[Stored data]
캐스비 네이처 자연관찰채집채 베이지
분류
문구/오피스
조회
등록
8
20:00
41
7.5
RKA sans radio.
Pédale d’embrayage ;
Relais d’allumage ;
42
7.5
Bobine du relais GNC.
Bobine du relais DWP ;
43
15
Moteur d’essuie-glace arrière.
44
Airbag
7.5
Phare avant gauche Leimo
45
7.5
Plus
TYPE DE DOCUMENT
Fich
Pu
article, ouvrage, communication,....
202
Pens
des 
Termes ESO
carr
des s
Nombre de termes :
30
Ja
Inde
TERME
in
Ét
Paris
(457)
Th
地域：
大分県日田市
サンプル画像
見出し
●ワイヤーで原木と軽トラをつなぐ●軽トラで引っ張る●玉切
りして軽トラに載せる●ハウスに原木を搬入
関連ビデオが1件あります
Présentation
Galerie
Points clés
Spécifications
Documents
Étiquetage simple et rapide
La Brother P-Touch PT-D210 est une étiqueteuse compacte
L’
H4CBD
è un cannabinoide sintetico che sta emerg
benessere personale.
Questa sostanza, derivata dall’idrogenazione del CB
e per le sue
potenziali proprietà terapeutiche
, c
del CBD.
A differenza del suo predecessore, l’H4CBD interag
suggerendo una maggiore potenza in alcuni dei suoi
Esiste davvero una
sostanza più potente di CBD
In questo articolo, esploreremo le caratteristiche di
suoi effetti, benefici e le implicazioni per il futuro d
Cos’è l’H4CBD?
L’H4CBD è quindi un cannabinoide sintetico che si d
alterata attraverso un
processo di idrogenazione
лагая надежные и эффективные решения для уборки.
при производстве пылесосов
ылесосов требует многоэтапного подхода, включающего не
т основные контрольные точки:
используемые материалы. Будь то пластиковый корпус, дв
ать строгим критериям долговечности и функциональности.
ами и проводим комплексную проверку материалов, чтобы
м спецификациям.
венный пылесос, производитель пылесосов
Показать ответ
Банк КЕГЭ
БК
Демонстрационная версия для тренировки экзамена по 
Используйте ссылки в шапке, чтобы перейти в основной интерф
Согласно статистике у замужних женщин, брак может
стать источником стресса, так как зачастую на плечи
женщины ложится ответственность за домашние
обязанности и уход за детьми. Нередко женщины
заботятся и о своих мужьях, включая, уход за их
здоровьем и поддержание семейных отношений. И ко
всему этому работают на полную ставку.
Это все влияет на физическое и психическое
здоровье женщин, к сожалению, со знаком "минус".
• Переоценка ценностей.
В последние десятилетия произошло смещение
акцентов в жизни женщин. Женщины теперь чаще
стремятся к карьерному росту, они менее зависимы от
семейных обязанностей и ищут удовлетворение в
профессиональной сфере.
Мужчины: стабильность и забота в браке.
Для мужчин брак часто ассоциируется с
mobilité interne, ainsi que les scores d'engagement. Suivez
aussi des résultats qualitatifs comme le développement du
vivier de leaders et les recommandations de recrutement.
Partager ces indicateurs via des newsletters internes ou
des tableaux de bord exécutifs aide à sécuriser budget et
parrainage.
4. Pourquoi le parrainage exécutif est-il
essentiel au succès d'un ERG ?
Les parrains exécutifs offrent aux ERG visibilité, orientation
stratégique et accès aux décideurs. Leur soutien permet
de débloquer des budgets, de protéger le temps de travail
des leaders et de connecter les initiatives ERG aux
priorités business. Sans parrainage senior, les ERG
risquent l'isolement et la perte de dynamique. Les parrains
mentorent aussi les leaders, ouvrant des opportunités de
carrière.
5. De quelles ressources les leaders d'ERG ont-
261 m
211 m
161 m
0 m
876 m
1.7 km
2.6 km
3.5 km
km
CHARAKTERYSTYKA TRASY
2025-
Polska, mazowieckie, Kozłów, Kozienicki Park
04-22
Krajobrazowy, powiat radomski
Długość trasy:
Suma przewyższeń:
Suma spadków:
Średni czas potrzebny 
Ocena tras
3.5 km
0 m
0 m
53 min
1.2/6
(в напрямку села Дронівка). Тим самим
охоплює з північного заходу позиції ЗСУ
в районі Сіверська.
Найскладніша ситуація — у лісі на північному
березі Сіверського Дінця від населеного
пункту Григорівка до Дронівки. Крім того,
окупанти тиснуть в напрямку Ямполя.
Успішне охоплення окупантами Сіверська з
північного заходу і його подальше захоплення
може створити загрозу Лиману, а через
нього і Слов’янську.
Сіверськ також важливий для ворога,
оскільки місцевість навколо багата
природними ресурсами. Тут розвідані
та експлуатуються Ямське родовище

__Task objective__: Once you find the line containing "A differenza del", stop: reproduce exactly that line and every line of the data before it, and nothing else.

__Result of the task__:
캐스비 네이처 자연관찰채집채 베이지
분류
문구/오피스
조회
등록
8
20:00
41
7.5
RKA sans radio.
Pédale d’embrayage ;
Relais d’allumage ;
42
7.5
Bobine du relais GNC.
Bobine du relais DWP ;
43
15
Moteur d’essuie-glace arrière.
44
Airbag
7.5
Phare avant gauche Leimo
45
7.5
Plus
TYPE DE DOCUMENT
Fich
Pu
article, ouvrage, communication,....
202
Pens
des 
Termes ESO
carr
des s
Nombre de termes :
30
Ja
Inde
TERME
in
Ét
Paris
(457)
Th
地域：
大分県日田市
サンプル画像
見出し
●ワイヤーで原木と軽トラをつなぐ●軽トラで引っ張る●玉切
りして軽トラに載せる●ハウスに原木を搬入
関連ビデオが1件あります
Présentation
Galerie
Points clés
Spécifications
Documents
Étiquetage simple et rapide
La Brother P-Touch PT-D210 est une étiqueteuse compacte
L’
H4CBD
è un cannabinoide sintetico che sta emerg
benessere personale.
Questa sostanza, derivata dall’idrogenazione del CB
e per le sue
potenziali proprietà terapeutiche
, c
del CBD.
A differenza del suo predecessore, l’H4CBD interag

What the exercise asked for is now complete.